Sigmund Freud, Will Durant and others have asserted that we can’t know who we are unless we understand where we have come from.

For the generation that came of age in the late 1960s and early 1970s, writers and other celebrity wannabes used the media, including the publishing industry, to make themselves known.

Among the 50s kids bumping shoulders and rubbing against each other, many were book readers. Some say the baby boom generation was the last one to be significantly influenced by books.

This web site is devoted to compiling and reviewing the books embraced by the early baby boomers. Much of the publishing history is drawn from Philip D. Beidler’s Scriptures for a Generation: What We Were Reading in the 60s (Univ. of GA Press, 1994).

Looking back at the books influential to young people in the 60s and early 70s can be more than an exercise in nostalgia. Middle-aged baby boomers may understand better who they are today by understanding what they read 30 years ago. Ideas are powerful in the formation of character, particularly when taken to heart during adolescence.

In studying the publishing history described in these pages, I find remarkable the power of the media in shaping attitudes of young people. The written materials popular among today’s young people seem quite tame compared to writings I had easy access to in the sixties. My particular blindness when young was that I failed to see the commercial value of the ideas I read about--that mass market publishing was driven by sales figures rather than taste or quality--and that some ideas might be harmful to the young soul, as Socrates said of the sophists in Plato’s Protagoras:

He is like a hunter or fisherman, but he hunts man instead of animals, and takes money in exchange for the semblance of education he provides. He is a wandering merchant, much  like a seller of meat and drinks, except he sells food for the soul. . . .    Surely, . . . knowledge is food for the soul; and we must take care, my friend, that the Sophist does not deceive us when he praises what he sells, like dealers wholesale or retail who sell the food of the body; for they praise indiscriminately all their goods, without knowing what are really beneficial or hurtful.  

Seekers of Enlightenment

Timothy Leary, Baba Ram Dass, Alan Watts, Carlos Castanada, Hermann Hesse

 

Budding Psychologists

Rogers, Perls, Maslow, Laing, Berne

 

Budding Feminists
Second Sex, Feminine Mystique, Bell Jar, Sexual Politics, Sisterhood is Powerful, Female Eunuch, Our Bodies, Ourselves

Political Radicals

Ramparts, Autobiography of Malcolm X,
Soul on Ice, Do It, Student as Nigg*r,
Strawberry Statement

 

Back to the Earth

Rachel Carson, Stewart Brand, Mother Earth News

 

Budding Intellectuals

Marcuse, McLuhan, Keniston, Laing, Reich,
Roszak, Brown, Slater, Fuller

 

Poets by Temperament

Kerouac, Ginsberg, Burroughs, Ferlinghetti, Plath, Salinger, Sexton

[These are the only writers from this period who have much interest to me today.]

 

To an unformed mind, reading the books listed in this site when young would tend to create liberal political views.

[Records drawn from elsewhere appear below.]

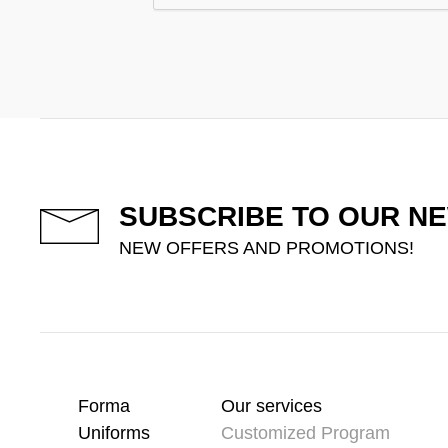
SUBSCRIBE TO OUR N
NEW OFFERS AND PROMOTIONS!
Forma
Our services
Uniforms
Customized Program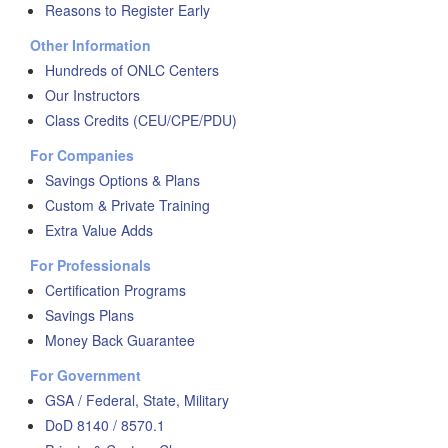
Reasons to Register Early
Other Information
Hundreds of ONLC Centers
Our Instructors
Class Credits (CEU/CPE/PDU)
For Companies
Savings Options & Plans
Custom & Private Training
Extra Value Adds
For Professionals
Certification Programs
Savings Plans
Money Back Guarantee
For Government
GSA / Federal, State, Military
DoD 8140 / 8570.1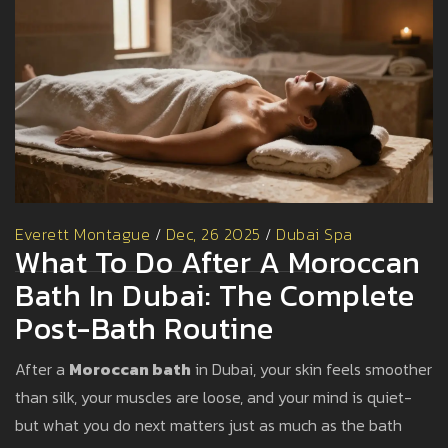
Everett Montague
/
Dec, 26 2025
/
Dubai Spa
What To Do After A Moroccan
Bath In Dubai: The Complete
Post-Bath Routine
After a
Moroccan bath
in Dubai, your skin feels smoother
than silk, your muscles are loose, and your mind is quiet-
but what you do next matters just as much as the bath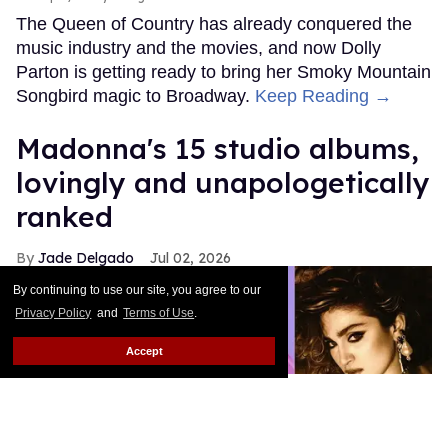
The Queen of Country has already conquered the
music industry and the movies, and now Dolly
Parton is getting ready to bring her Smoky Mountain
Songbird magic to Broadway.
Keep Reading →
Madonna's 15 studio albums,
lovingly and unapologetically
ranked
Jade Delgado
Jul 02, 2026
By continuing to use our site, you agree to our
Privacy Policy
and
Terms of Use
.
Accept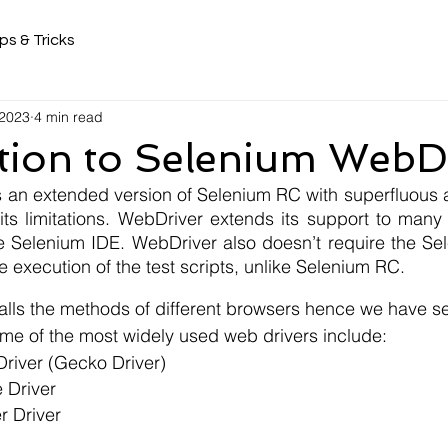
ps & Tricks
 2023
4 min read
tion to Selenium WebD
an extended version of Selenium RC with superfluous 
ts limitations. WebDriver extends its support to many 
e Selenium IDE. WebDriver also doesn’t require the Sel
he execution of the test scripts, unlike Selenium RC.
alls the methods of different browsers hence we have se
me of the most widely used web drivers include:
 Driver (Gecko Driver)
 Driver
er Driver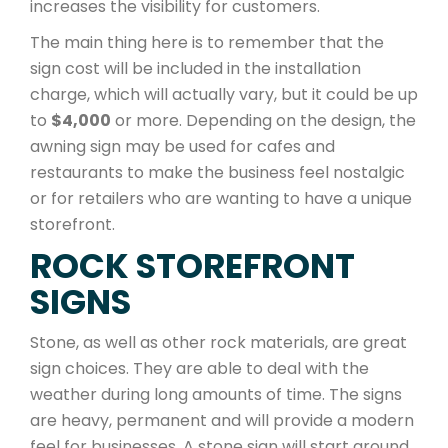
increases the visibility for customers.
The main thing here is to remember that the
sign cost will be included in the installation
charge, which will actually vary, but it could be up
to
$4,000
or more. Depending on the design, the
awning sign may be used for cafes and
restaurants to make the business feel nostalgic
or for retailers who are wanting to have a unique
storefront.
ROCK STOREFRONT
SIGNS
Stone, as well as other rock materials, are great
sign choices. They are able to deal with the
weather during long amounts of time. The signs
are heavy, permanent and will provide a modern
feel for businesses. A stone sign will start around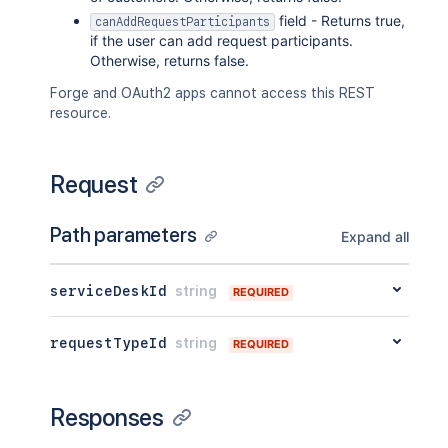
field - Returns true,
canAddRequestParticipants
if the user can add request participants.
Otherwise, returns false.
Forge and OAuth2 apps cannot access this REST
resource.
Request
Path parameters
Expand all
serviceDeskId
string
REQUIRED
requestTypeId
string
REQUIRED
Responses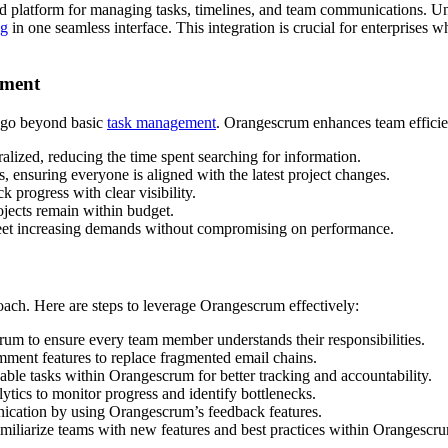
ed platform for managing tasks, timelines, and team communications. Unl
ng
in one seamless interface. This integration is crucial for enterprises 
ement
t go beyond basic
task management
. Orangescrum enhances team efficie
alized, reducing the time spent searching for information.
, ensuring everyone is aligned with the latest project changes.
 progress with clear visibility.
jects remain within budget.
eet increasing demands without compromising on performance.
roach. Here are steps to leverage Orangescrum effectively:
rum to ensure every team member understands their responsibilities.
ent features to replace fragmented email chains.
le tasks within Orangescrum for better tracking and accountability.
ics to monitor progress and identify bottlenecks.
cation by using Orangescrum’s feedback features.
miliarize teams with new features and best practices within Orangescr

I'm reminded of a saying, sometimes attributed to Winston Churchill: "If you're not a liberal when you're young you're a coward. If you're not a conservative when you're old, you're a fool." Each of us boomers can assess her own changes in this regard. Another quote, from Robert Frost,  is relevant: "I was afraid to be a radical when young for fear I would be a conservative when old." Frost seems to be saying that those of us who are intense in our beliefs when young likely will remain intense when old.

I've remained a liberal, though I like to think of my liberalness as something broader than political stances. It's my lifelong pursuit of a liberal education through reading that is the source of my liberality. The "scriptures of my generation" influenced me profoundly, sometimes rightly and sometimes wrongly, but the habit of reading finally is what led to a rewarding expansion of my vistas.